■ WHAT IS BEING ASKED:
All of the entries need to be printed again exactly; pictures are the only thing to omit.

■ INFORMATION:

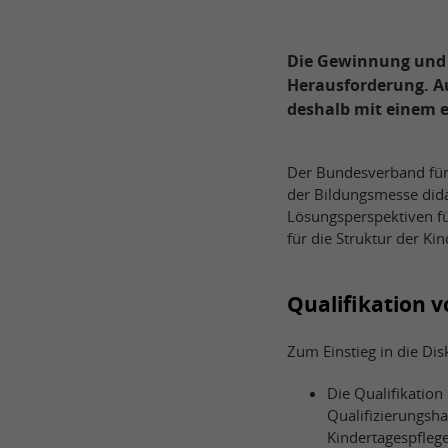
Die Gewinnung und B
Herausforderung. Au
deshalb mit einem 
Der Bundesverband für 
der Bildungsmesse dida
Lösungsperspektiven fü
für die Struktur der Ki
Qualifikation 
Zum Einstieg in die Di
Die Qualifikation
Qualifizierungsha
Kindertagespfleg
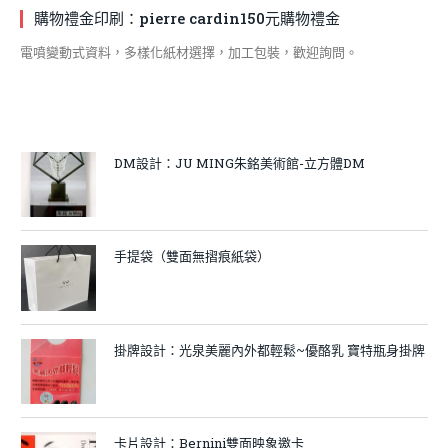
購物禮金印刷：pierre cardin150元購物禮金
電噴變動式資料，多樣化紙材選擇，加工包裝，歡迎詢問。
DM設計：JU MING朱銘美術館-立方體DM
手提袋（雙面無摺痕紙袋）
掛牌設計：光泉美麗內外都輕鬆~優酪乳 寶特瓶身掛牌
卡片設計：Bernini雙面映象邀卡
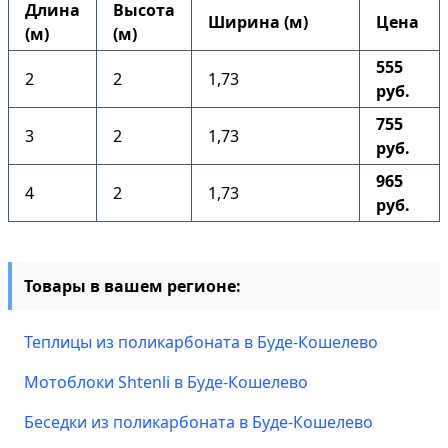
Длина
Высота
Ширина (м)
Цена
(м)
(м)
555
2
2
1,73
руб.
755
3
2
1,73
руб.
965
4
2
1,73
руб.
Товары в вашем регионе:
Теплицы из поликарбоната в Буде-Кошелево
Мотоблоки Shtenli в Буде-Кошелево
Беседки из поликарбоната в Буде-Кошелево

■ ANSWER TO THIS PROBLEM:
Die Gewinnung und B
Herausforderung. Au
deshalb mit einem 
Der Bundesverband für 
der Bildungsmesse dida
Lösungsperspektiven fü
für die Struktur der Ki
Qualifikation 
Zum Einstieg in die Di
Die Qualifikation
Qualifizierungsha
Kindertagespfleg
購物禮金印刷：pierre cardin150元購物禮金
電噴變動式資料，多樣化紙材選擇，加工包裝，歡迎詢問。
DM設計：JU MING朱銘美術館-立方體DM
手提袋（雙面無摺痕紙袋）
掛牌設計：光泉美麗內外都輕鬆~優酪乳 寶特瓶身掛牌
卡片設計：Bernini雙面映象邀卡
Длина
Высота
Ширина (м)
Цена
(м)
(м)
555
2
2
1,73
руб.
755
3
2
1,73
руб.
965
4
2
1,73
руб.
Товары в вашем регионе:
Теплицы из поликарбоната в Буде-Кошелево
Мотоблоки Shtenli в Буде-Кошелево
Беседки из поликарбоната в Буде-Кошелево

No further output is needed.